The interface between Model Checking and Reinforcement Learning.
13 stars 1 forks source link

State Space Translater #6

Closed DennisGross closed 2 years ago

DennisGross commented 2 years ago

The state variables can be different in OpenAI Gym environments and PRISM environments. For example: OpenAI Gym Frozen Lake State: x=3,y=0 PRISM Frozen Lake State: done=false,y=0,x=3

Therefore, if we train an RL agent in OpenAI Gym and afterwards in PRISM, we have to automatically order the state variables and deal with additional state variables (OpenAI Gym -> PRISM).

Therefore, if we train an RL agent in a PRISM environment and afterwards in OpenAI environment, we have to automatically remove the additional state variables and order them (PRISM -> OpenAI Gym).

DennisGross commented 2 years ago

Naive solution: Name PRISM state variables in such a way that they got automatically placed in the OpenAI Gym order. Use the disable_state_variable flag to disable all the helper state variables from PRISM.

DennisGross commented 2 years ago

One Solution: Use a JSON file, which maps the prism state variables to a specific index in the state vector. This state vector is then exactly the same as the return state vector of open ai gym. Given: OpenAI Gym with (x,y) PRISM (y,x,done) Mapper: {"frozen lake" : {"x":0,"y":1,"done":-1} (-1 means disabled) After the mapping, both state vectors have the same format (x,y)

sjunges commented 2 years ago

If you disable it, how do you select which action to take?

DennisGross commented 2 years ago

"done" is a helper state variable in the PRISM environment. it is not an action. Or what do you mean exactly?

sjunges commented 2 years ago

In general, if you disable a state, there are multiple different states that are mapped to the same state. Whose action are you gonna pick?

DennisGross commented 2 years ago

The disable-functionality only happens from the RL agent point of view. It makes its decision based on the received state variables.
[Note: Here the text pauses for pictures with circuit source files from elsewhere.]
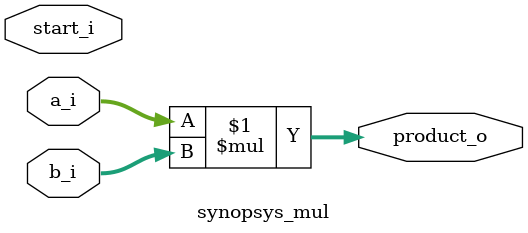
<source format=sv>
module synopsys_mul(
    input  logic        start_i  , 
    input  logic [31:0] a_i      , 
    input  logic [31:0] b_i      ,
    output logic [63:0] product_o 
);

assign product_o = a_i * b_i;

endmodule 

</source>
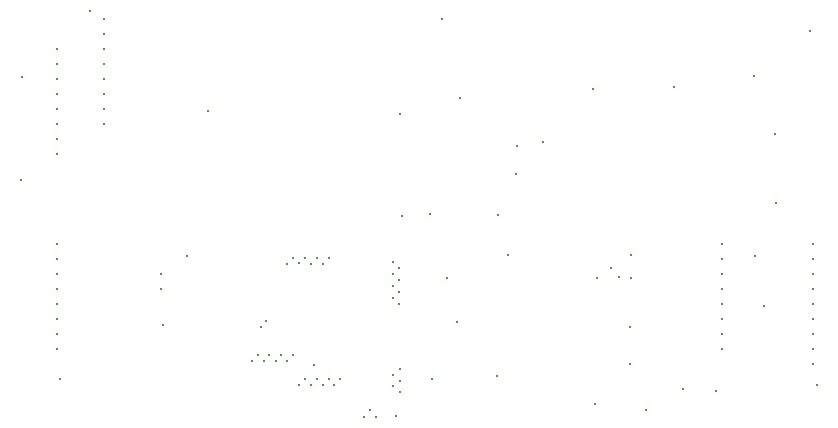
<source format=gbr>
%TF.GenerationSoftware,Altium Limited,Altium Designer,20.0.13 (296)*%
G04 Layer_Color=0*
%FSLAX26Y26*%
%MOIN*%
%TF.FileFunction,Plated,4,5,Blind,Drill*%
%TF.Part,Single*%
G01*
G75*
%TA.AperFunction,ViaDrill,NotFilled*%
%ADD346C,0.007874*%
D346*
X1599409Y1361220D02*
D03*
X819882Y1056102D02*
D03*
X424213Y1388780D02*
D03*
X199803Y1169291D02*
D03*
X195866Y825787D02*
D03*
X326772Y163386D02*
D03*
X667323Y341535D02*
D03*
X750000Y572835D02*
D03*
X1464567Y705709D02*
D03*
X1659449Y1098425D02*
D03*
X1458661Y1044291D02*
D03*
X1785433Y708661D02*
D03*
X1844488Y846457D02*
D03*
X1848425Y939961D02*
D03*
X1936024Y953740D02*
D03*
X2102362Y1129921D02*
D03*
X2372047Y1134842D02*
D03*
X2825787Y1322835D02*
D03*
X2639764Y1174213D02*
D03*
X2707677Y978346D02*
D03*
X2713583Y748032D02*
D03*
X2847441Y143701D02*
D03*
X2641732Y573819D02*
D03*
X2672244Y405512D02*
D03*
X2401575Y128937D02*
D03*
X2510827Y122047D02*
D03*
X2109252Y79724D02*
D03*
X1780512Y174213D02*
D03*
X1563976Y162402D02*
D03*
X1446850Y38386D02*
D03*
X1171260Y210630D02*
D03*
X2224409Y336122D02*
D03*
X1557087Y711614D02*
D03*
X1123241Y548477D02*
D03*
X1220473Y566929D02*
D03*
X1102362D02*
D03*
X1141226D02*
D03*
X1181102D02*
D03*
X984252Y241142D02*
D03*
X1102362D02*
D03*
X2531496Y562402D02*
D03*
X2224409Y213583D02*
D03*
X2278008Y59055D02*
D03*
X2836614Y262402D02*
D03*
X2834646Y312402D02*
D03*
Y612402D02*
D03*
X2188976Y501969D02*
D03*
X2229331Y575787D02*
D03*
Y500000D02*
D03*
X2116142D02*
D03*
X1819882Y575787D02*
D03*
X1647638Y351378D02*
D03*
X2163386Y531496D02*
D03*
X1616142Y500000D02*
D03*
X1013487Y354584D02*
D03*
X1458898Y196850D02*
D03*
Y157480D02*
D03*
X2834717Y211237D02*
D03*
X2834646Y362402D02*
D03*
Y512402D02*
D03*
Y562402D02*
D03*
Y412402D02*
D03*
Y462402D02*
D03*
X1161417Y547284D02*
D03*
X1200787D02*
D03*
X1082677D02*
D03*
X314961Y562402D02*
D03*
Y412402D02*
D03*
X472441Y1012402D02*
D03*
X1437047Y551181D02*
D03*
X2531496Y262402D02*
D03*
Y312402D02*
D03*
Y362402D02*
D03*
Y412402D02*
D03*
Y462402D02*
D03*
Y512402D02*
D03*
Y612402D02*
D03*
X661417Y462402D02*
D03*
X993841Y334899D02*
D03*
X661417Y512402D02*
D03*
X473425Y1063579D02*
D03*
X1082677Y221496D02*
D03*
X1062992Y241142D02*
D03*
X1043814Y221496D02*
D03*
X1023622Y241142D02*
D03*
X1003937Y221496D02*
D03*
X964567D02*
D03*
X1437047Y472441D02*
D03*
Y511811D02*
D03*
X314961Y912402D02*
D03*
Y962402D02*
D03*
Y1012402D02*
D03*
X314961Y1062402D02*
D03*
X314961Y1112402D02*
D03*
Y1162402D02*
D03*
Y1212402D02*
D03*
Y1262402D02*
D03*
X1259843Y161378D02*
D03*
X1240158Y141732D02*
D03*
X1220473Y161378D02*
D03*
X1201294Y141732D02*
D03*
X1181102Y161378D02*
D03*
X1161417Y141732D02*
D03*
X1141732Y161378D02*
D03*
X1122047Y141732D02*
D03*
X1458898Y118110D02*
D03*
X1338583Y37165D02*
D03*
X1377953D02*
D03*
X314961Y612402D02*
D03*
X314961Y512402D02*
D03*
X314961Y462402D02*
D03*
Y362402D02*
D03*
Y312402D02*
D03*
X314961Y262402D02*
D03*
X1437047Y177165D02*
D03*
Y137795D02*
D03*
X1358268Y59016D02*
D03*
X1456693Y413386D02*
D03*
X1437047Y433071D02*
D03*
X1456693Y452756D02*
D03*
Y492633D02*
D03*
Y531496D02*
D03*
X472441Y1112401D02*
D03*
Y1162401D02*
D03*
Y1212401D02*
D03*
Y1262401D02*
D03*
X472441Y1312401D02*
D03*
X472441Y1362401D02*
D03*
%TF.MD5,8ed717909e641b236462feaa8b43e432*%
M02*

</source>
DennisGross commented 2 years ago

Notes: Given: (OpenAI Gym, PRISM Gym) Goal: The neural network should get the OpenAI Gym and PRISM Gym environment states always in the same format. Create a mapping file in the prism file folder. The mapping is always oriented at the OpenAI Gym state. We have to format the PRISM Gym state in the right order. OpenAI -> PRISM 0 -> 1 1 -> 0 2 -> 4 3 -> 2 4 -> 3 Disable extra state variables via disabled_features

DennisGross commented 2 years ago

Note: Action mapping is no problem at all.

DennisGross commented 2 years ago

Do we only support boolean/integer state variables? - I would say so (at least for the beginning).

sjunges commented 2 years ago

Do we only support boolean/integer state variables? - I would say so (at least for the beginning).

Yes.

DennisGross commented 2 years ago

First Solution: Goal: Map state variable order from open ai gym to prism. Steps:

  1. Create for abc.prism a json file called abc.json
  2. {"prism_state_variable_name": OPENAI_INDEX, ...}
  3. While parsing the PRISM state, we use the state transformer to bring the state variables in the same order as the OpenAI Gym state.